Pogoda znowu się psuje - szaro i siąpi.
Na koniec zostawiliśmy stolicę - dojazd do centrum jest bezproblemowy, ale znalezienie miejsca do parkowania już nie. Nawet płatnego - w strefie centralnej można parkować maksymalnie przez godzinę lub dwie. W końcu stajemy na parkingu piętrowym niedaleko dworca kolejowego.
Podczas spaceru po stolicy przejaśnia się - podziwiamy wspaniałą habsburską architekturę, od baroku po secesję. Największy kościół katolicki w Chorwacji cały w rusztowaniach, więc nie zachwyca. Bardzo ładne jest z kolei Górne Miasto, gdzie siedzibę ma prezydent i parlament.

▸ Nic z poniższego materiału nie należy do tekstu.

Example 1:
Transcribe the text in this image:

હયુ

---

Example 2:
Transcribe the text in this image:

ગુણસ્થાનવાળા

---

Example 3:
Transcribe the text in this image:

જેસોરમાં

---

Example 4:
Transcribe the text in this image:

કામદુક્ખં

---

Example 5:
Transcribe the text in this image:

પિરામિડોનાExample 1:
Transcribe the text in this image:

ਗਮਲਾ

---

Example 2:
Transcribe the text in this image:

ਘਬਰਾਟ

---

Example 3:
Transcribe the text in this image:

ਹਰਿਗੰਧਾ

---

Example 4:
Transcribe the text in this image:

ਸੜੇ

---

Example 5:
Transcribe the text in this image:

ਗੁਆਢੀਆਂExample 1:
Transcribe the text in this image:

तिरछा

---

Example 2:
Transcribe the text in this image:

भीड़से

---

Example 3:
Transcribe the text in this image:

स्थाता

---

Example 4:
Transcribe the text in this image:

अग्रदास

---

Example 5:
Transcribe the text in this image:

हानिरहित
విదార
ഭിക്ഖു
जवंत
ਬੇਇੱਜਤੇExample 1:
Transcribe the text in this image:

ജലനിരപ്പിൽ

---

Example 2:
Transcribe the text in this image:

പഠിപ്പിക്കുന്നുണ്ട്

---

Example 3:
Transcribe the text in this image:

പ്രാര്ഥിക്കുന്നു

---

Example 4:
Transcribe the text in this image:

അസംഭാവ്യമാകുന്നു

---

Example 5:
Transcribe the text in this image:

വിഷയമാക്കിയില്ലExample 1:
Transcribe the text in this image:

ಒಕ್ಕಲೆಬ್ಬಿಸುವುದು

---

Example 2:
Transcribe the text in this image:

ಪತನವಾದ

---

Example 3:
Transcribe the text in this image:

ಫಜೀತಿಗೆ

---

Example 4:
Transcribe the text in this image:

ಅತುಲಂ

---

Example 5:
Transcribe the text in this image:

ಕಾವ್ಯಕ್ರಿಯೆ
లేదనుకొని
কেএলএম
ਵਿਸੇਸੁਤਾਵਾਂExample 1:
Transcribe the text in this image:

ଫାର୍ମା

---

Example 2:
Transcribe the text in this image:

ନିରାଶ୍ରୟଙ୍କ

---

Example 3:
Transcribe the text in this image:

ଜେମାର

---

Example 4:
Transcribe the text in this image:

Na koniec chcemy zwiedzić Muzeum Etnograficzne, ale facet w kasie nie ma wydać z banknotu 100 kunowego! Powiedzieć, że jesteśmy wściekli, to za mało!
Opuszczamy stolicę z uczuciem lekkiego niedosytu, ale ogólnie zadowoleni - mocne zakończenie wypadu du Chorwacji. Teraz jeszcze czas na wydanie ostatnich kun na zakupach.